▶ **Stated goal**
State how many lines of the rows below contain the string "newSketch", with case significant. Reply with the number alone.
## Start Working data
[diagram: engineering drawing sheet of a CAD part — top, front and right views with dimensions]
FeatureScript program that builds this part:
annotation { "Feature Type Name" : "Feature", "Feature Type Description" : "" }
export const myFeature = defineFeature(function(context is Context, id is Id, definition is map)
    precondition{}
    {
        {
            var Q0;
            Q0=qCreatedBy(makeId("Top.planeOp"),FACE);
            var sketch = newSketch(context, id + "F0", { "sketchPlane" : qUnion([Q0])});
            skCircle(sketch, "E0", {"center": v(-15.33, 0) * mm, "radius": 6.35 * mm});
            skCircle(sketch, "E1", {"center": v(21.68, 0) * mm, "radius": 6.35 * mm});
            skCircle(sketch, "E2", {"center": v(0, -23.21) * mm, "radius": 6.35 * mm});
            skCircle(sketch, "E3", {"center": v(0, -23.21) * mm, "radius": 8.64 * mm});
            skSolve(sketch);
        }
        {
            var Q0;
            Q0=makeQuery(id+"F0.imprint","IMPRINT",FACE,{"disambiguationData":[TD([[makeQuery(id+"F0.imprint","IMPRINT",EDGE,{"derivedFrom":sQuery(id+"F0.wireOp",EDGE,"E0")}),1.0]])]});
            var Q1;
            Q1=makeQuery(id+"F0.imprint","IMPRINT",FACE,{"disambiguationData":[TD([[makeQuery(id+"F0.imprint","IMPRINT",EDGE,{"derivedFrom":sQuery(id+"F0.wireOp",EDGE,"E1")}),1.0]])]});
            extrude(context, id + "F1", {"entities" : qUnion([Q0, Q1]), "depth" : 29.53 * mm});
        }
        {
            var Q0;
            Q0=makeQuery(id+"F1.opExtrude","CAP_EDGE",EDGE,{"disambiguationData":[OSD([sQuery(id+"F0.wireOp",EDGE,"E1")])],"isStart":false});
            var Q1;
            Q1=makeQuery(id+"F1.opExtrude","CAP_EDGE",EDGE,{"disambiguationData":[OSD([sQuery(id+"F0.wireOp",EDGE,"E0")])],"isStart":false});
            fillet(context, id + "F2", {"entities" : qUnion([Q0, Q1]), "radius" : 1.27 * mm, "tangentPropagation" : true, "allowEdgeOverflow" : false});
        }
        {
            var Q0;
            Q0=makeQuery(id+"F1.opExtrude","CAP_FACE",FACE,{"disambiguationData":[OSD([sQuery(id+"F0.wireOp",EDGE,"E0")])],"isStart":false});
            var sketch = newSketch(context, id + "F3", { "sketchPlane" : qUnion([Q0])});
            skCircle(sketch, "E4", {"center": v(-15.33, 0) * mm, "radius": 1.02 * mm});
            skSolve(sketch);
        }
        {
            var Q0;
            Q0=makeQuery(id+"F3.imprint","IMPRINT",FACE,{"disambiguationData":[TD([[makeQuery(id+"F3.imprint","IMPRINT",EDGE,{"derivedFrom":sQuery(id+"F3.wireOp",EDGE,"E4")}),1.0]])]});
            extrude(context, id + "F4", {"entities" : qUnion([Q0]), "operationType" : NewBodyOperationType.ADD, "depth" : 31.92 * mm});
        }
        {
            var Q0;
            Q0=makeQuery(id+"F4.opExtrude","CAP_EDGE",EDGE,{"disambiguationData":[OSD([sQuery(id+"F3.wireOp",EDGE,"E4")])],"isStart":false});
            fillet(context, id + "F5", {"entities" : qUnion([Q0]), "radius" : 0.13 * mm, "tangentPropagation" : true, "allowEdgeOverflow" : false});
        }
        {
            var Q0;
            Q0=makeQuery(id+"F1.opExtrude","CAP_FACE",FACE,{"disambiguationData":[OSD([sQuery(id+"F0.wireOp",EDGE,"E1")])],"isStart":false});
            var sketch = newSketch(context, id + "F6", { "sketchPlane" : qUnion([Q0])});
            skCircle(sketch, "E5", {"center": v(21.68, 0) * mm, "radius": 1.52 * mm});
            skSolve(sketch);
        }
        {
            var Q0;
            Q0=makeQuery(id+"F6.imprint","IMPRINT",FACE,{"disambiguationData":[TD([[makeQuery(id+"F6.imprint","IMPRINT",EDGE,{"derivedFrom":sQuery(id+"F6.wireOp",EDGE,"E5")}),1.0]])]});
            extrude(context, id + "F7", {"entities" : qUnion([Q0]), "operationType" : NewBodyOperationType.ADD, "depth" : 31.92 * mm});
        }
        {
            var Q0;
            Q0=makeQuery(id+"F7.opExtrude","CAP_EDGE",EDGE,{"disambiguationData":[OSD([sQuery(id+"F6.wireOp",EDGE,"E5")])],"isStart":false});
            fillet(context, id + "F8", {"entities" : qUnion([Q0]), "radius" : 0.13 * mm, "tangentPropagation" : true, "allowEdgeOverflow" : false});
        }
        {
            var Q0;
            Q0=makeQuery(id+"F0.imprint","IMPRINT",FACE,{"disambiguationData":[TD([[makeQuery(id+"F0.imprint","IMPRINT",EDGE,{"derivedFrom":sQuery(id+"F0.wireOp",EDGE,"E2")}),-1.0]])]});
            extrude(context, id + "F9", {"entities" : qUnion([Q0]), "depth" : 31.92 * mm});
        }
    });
## End Working data
▶ **Result**
3